6. To accept the argument of the learned Counsel for the petitioner is to incorporate the definition of the term building in the Madras Buildings (Lease and Rent Control) Act, 1960 into the Madras City Municipal Corporation Act, 1919, while the statute itself has not done so. Why the statute has not done so can be easily understood from the fact that under Section 100 of the Madras City Municipal Corporation Act, 1919, property tax is payable in respect of buildings not only in the occupation of the tenants but also in the occupation of the owners. Therefore, whether a building is let or not is wholly immaterial and irrelevant for the purpose of liability to pay property tax under the Madras City Municipal Corporation Act, 1919. Hence that a portion of a building is capable of being let out and has been so let out and subsequently remained vacant is wholly irrelevant for the purpose of levy of property tax under the Madras City Municipal Corporation Act, 1919 and consequently for the purpose of remission under Section 105 of the Act. Therefore, irrespective of any consideration of hardship or injustice on which great stress was laid by the learned Counsel for the petitioner on the language of Section 105 and with reference to the definition of the term ' building ' occurring in Section 3 (4) of the City Municipal Act, 1919, it must be held that the owner of a building is entitled to a remission of the property tax only if the building remains wholly vacant or unlet; and if any portion of the building is in occupation or let out then the provisions of Section 105 of the Madras City Municipal Corporation Act, 1919 are not attracted and the owner of the building is not entitled to any remission. Consequently I am unable to accept the second contention of the learned Counsel.

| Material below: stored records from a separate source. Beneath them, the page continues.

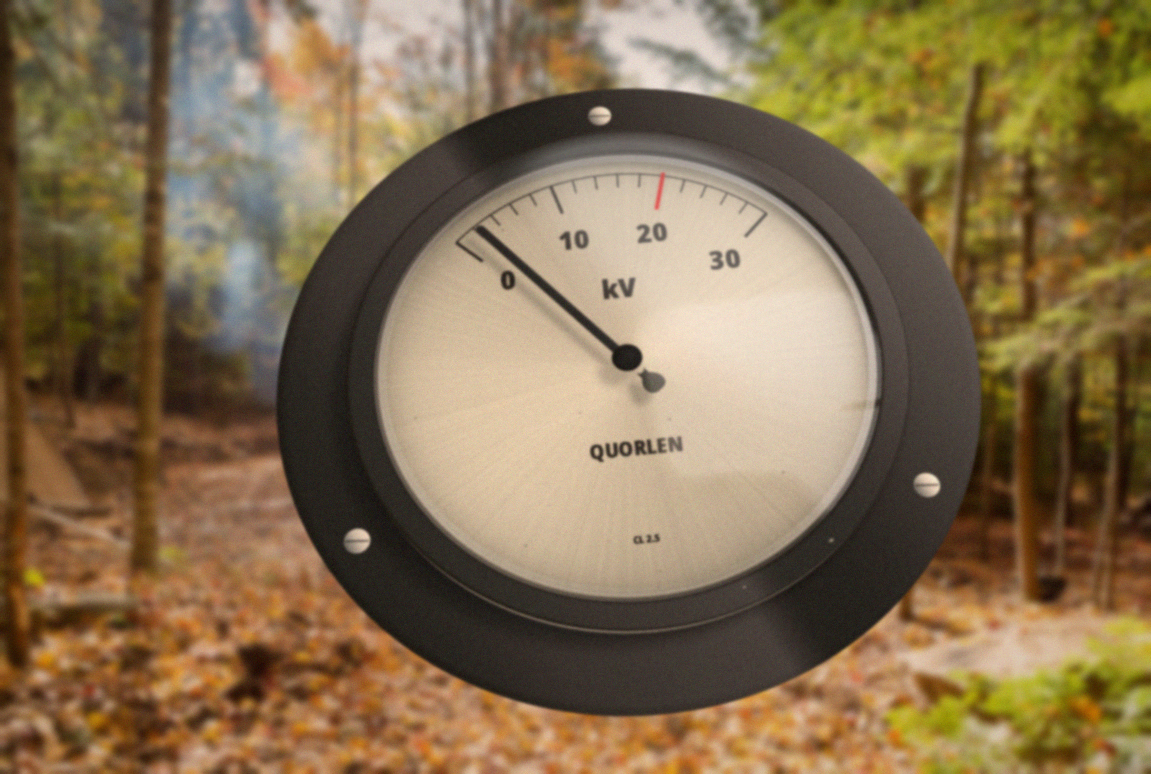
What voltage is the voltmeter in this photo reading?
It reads 2 kV
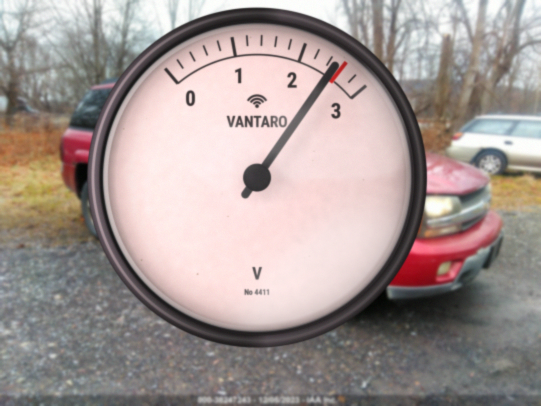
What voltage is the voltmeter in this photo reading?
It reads 2.5 V
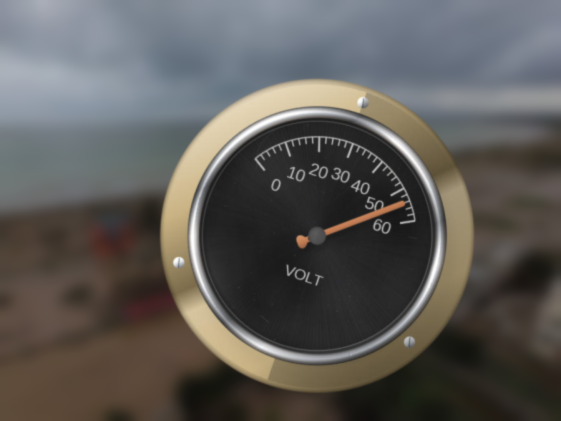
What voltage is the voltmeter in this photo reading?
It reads 54 V
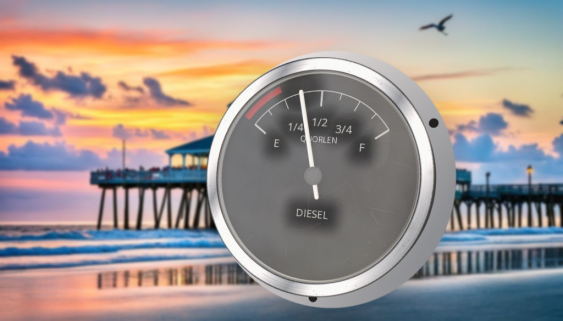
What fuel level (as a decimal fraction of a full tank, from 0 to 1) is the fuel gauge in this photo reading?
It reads 0.375
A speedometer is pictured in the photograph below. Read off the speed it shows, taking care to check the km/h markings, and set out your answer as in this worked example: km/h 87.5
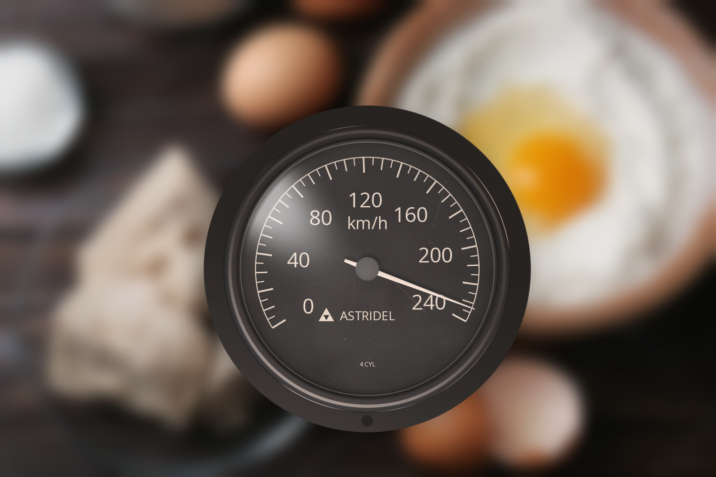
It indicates km/h 232.5
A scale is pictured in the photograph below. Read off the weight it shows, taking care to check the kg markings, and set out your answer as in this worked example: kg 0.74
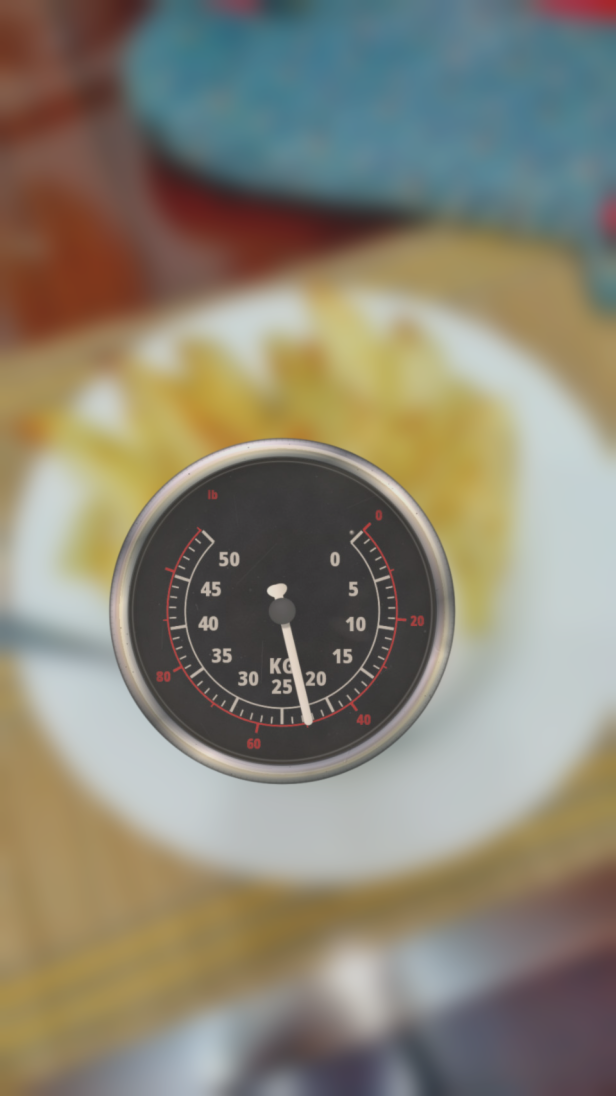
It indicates kg 22.5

7. As far as the first contention is concerned, no doubt the Corporation authorities would have been well advised in informing the petitioner, before taking any coercive steps that she was not entitled to any remission of the tax, and certainly the conduct of the Corporation authorities cannot be commended from any point of view At the same time I am of the view, that no purpose will be served by giving an opportunity to the petitioner in the context of the facts of this case. With regard to the facts, it is admitted that the portion in the occupation of M/s Sarathi Films is part of the main building, though a small part. Consequently with reference to the claim for remission under Section 105 of the Act, there is no point of fact to be enquired into or investigated for the purpose of arriving at a decision whether the petitioner is entitled to remission of property tax or not. Hence I am not satisfied that any case has been made for directing the Corporation authorities now to give an opportunity to the petitioner before taking or enforcing their decision that the petitioner is not entitled to the vacancy remission because the vacancy that occurred was only a partial vacancy. Under these circumstances the writ petition fails and is dismissed. There will be no order as to costs.